Rob Galbraith DPI: Image editing plug-ins the centrepiece of Aperture 2.1

As I understand it, Aperture has to process out the file to apply plugins. I went and watched the Dodge and Burn tutorial on Apple's website. I don't understand why I would want to bother with that. If I have to process out the file anyway, then I figure that I might as well just open it in Photoshop. The whole process doesn't seem a whole lot different than exporting from LR to PS and then bringing the file back into LR. With LR2's new exporting features, Aperture 2's plugin support just makes me think "So what?"


----------



## Ian Farlow (Apr 4, 2008)

The only comment I would make to this is that most people are misunderstanding this plugin. The plugin provided by Apple in Aperture 2.1 is an example, but is not meant to be the definitive way in which the plugin editing works. There has been talk that the plugin architecture will handle RAW files passed to it, for example. Additionally, Dodge & Burn (and everything else available in the current example plugin) is going to be available in a "brick" in the non-destructive editing tab, just like white balance, etc.

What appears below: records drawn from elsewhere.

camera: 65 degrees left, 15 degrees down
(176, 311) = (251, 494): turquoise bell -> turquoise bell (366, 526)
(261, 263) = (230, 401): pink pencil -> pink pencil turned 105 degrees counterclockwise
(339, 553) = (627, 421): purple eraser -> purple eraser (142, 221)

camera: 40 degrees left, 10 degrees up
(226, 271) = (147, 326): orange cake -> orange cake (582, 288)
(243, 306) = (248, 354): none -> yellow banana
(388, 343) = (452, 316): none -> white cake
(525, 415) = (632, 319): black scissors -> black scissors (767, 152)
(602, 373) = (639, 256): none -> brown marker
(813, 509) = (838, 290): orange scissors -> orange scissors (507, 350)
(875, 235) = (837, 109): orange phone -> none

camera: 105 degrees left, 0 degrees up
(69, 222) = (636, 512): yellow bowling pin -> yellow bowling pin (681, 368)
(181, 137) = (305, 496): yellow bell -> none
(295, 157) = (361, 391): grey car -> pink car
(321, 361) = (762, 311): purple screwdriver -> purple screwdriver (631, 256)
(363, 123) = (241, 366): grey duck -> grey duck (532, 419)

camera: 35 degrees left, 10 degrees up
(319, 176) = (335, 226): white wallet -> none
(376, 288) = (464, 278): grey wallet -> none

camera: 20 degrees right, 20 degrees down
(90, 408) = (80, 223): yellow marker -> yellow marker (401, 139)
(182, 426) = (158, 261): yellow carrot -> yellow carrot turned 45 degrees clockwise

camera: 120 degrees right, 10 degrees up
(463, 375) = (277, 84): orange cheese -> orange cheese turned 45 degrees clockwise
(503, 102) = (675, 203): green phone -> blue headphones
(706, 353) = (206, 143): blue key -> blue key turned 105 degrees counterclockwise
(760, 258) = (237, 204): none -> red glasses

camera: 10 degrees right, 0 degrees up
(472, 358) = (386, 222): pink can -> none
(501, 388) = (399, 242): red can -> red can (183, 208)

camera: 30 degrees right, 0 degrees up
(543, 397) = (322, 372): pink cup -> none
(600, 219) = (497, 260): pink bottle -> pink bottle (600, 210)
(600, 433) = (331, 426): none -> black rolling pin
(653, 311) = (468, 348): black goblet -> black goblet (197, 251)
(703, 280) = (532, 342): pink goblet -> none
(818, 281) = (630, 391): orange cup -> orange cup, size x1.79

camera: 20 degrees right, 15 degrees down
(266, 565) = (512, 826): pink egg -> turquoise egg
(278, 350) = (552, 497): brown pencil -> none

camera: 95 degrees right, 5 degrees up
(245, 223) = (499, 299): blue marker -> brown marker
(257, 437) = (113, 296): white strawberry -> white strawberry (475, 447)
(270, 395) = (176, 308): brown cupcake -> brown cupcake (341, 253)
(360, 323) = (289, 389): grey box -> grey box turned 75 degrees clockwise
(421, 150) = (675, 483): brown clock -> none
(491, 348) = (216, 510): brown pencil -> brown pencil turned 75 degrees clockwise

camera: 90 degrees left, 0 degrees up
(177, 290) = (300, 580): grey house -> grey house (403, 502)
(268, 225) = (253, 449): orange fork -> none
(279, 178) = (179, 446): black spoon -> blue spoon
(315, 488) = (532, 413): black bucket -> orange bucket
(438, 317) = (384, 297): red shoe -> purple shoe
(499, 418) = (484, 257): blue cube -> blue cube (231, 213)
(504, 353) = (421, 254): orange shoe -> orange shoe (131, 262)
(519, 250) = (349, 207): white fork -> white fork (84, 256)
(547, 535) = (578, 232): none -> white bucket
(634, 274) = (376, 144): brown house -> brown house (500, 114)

I'm not trying to defend Aperture as much as just trying to provide additional information for those that are interested.


----------



## rcannonp (Apr 4, 2008)

I get that the Apple D&B plugin is just a rather small example, but it shows the basic process for how other image editing plugins like Viveza and Noise Ninja would work. It's a destructive editing process outside of Aperture's built in adjustments. The article suggests the possibility to create non-destructive plugins, but none of the announced plugins work this way. I just think that if I have to process out a file to send it to Viveza, I might as well send it to Photoshop to be applied to a smart object there.

If 3rd party raw converters(ACR???) can be incorporated into Aperture's plugin architecture, it will be interesting to see how bringing the file back into Aperture is dealt with, especially if you wouldn't have to process out a tiff to make the round trip. I bet that it won't work that way though.


----------